Den Erklärungen der Bundesregierung zufolge soll es aufgrund der Corona-Pandemie auch in den kommenden Wochen keine öffentlichen Gottesdienste und religiöse Veranstaltungen in Deutschland geben. Der kirchenpolitische Sprecher der rheinland-pfälzischen Landtagsfraktion Michael Frisch hält diese Entscheidung für falsch und fordert eine Lockerung unter klar definierten Bedingungen: „Es ist nicht nachvollziehbar, warum in anderen Bereichen eine vorsichtige Lockerung der strengen Verbote vorgenommen wurde, für die Kirchen jedoch nicht. Auch hier wäre es problemlos möglich, klar definierte Hygiene- und Abstandsregeln zu formulieren, unter denen sich zahlenmäßig begrenzte Gruppen risikolos zu einem Gottesdienst versammeln könnten.

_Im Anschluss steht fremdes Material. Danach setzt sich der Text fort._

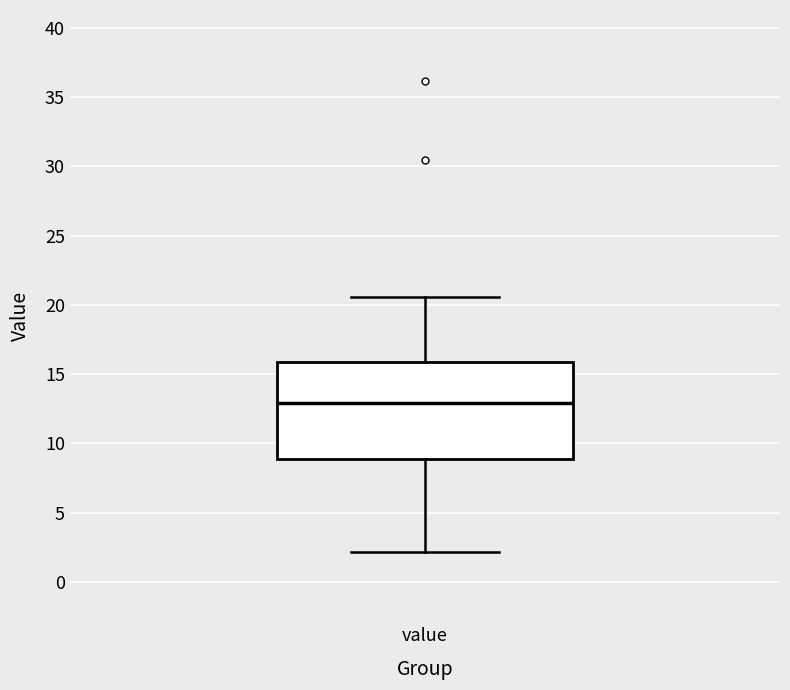

Read this box plot against the y-axis: the position of the median line, the range covered by the box, and the ends of both whiskers. The values are not printed on the chart, so give them approximately, as read against the axis.

median 13.0, box 9.0 to 16.0, whiskers 2.0 to 20.5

Warum sollte der Publikumsverkehr in einem kleinen Autohaus oder einer örtlichen Buchhandlung weniger gefährlich sein als eine gottesdienstliche Veranstaltung mit 50 Gläubigen in einer riesigen, weitgehend leeren Kirche? Gerade in Krisenzeiten, wie wir sie jetzt erleben, erfüllen die Kirchen eine wichtige Funktion für die Gesellschaft. Ihre Botschaft gibt den Menschen Orientierung und Halt unter schwierigen Lebensbedingungen. Zudem hat das Bundesverfassungsgericht erst in der vergangenen Woche festgestellt, dass die aktuellen Einschränkungen einen schweren Eingriff in das Grundrecht auf Religionsfreiheit darstellen und deshalb fortlaufend überprüft werden sollten.

Angesichts der jetzt vorgenommenen Lockerungen in vielen Bereichen erscheint mir ein undifferenziertes Verbot nicht mehr angemessen zu sein. Ich fordere daher die Landesregierung auf, gemeinsam mit den Kirchen Regularien zu erarbeiten, die es ermöglichen, unter klar definierten Bedingungen wieder Gottesdienste abzuhalten.“

Michael Frisch ist stellvertretender Vorsitzender und kirchenpolitischer Sprecher der AfD-Fraktion im Landtag Rheinland-Pfalz.